- TASK DETAILS:
In the entries below, count every line containing "their". Return the number and nothing else.

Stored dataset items
+ + + + +
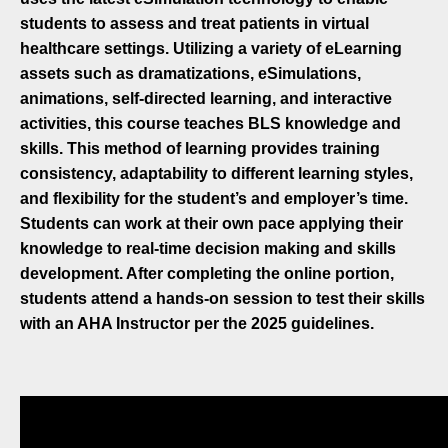
students to assess and treat patients in virtual
healthcare settings. Utilizing a variety of eLearning
assets such as dramatizations, eSimulations,
animations, self-directed learning, and interactive
activities, this course teaches BLS knowledge and
skills. This method of learning provides training
consistency, adaptability to different learning styles,
and flexibility for the student’s and employer’s time.
Students can work at their own pace applying their
knowledge to real-time decision making and skills
development. After completing the online portion,
students attend a hands-on session to test their skills
with an AHA Instructor per the 2025 guidelines.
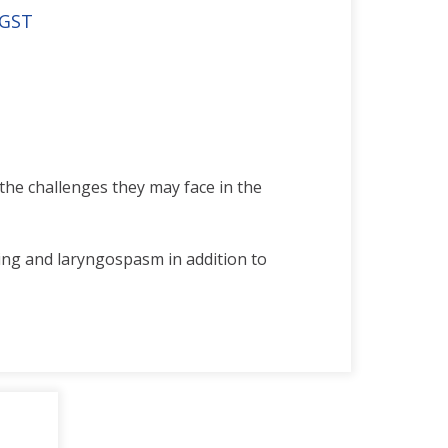
 GST
the challenges they may face in the
ing and laryngospasm in addition to
ndard models.
ement trainer is perfect for
c patients and represents the size of
ce intubation, ventilation, suction,
ues.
+ + + + +
- OUTPUT OF THE EXERCISE:
2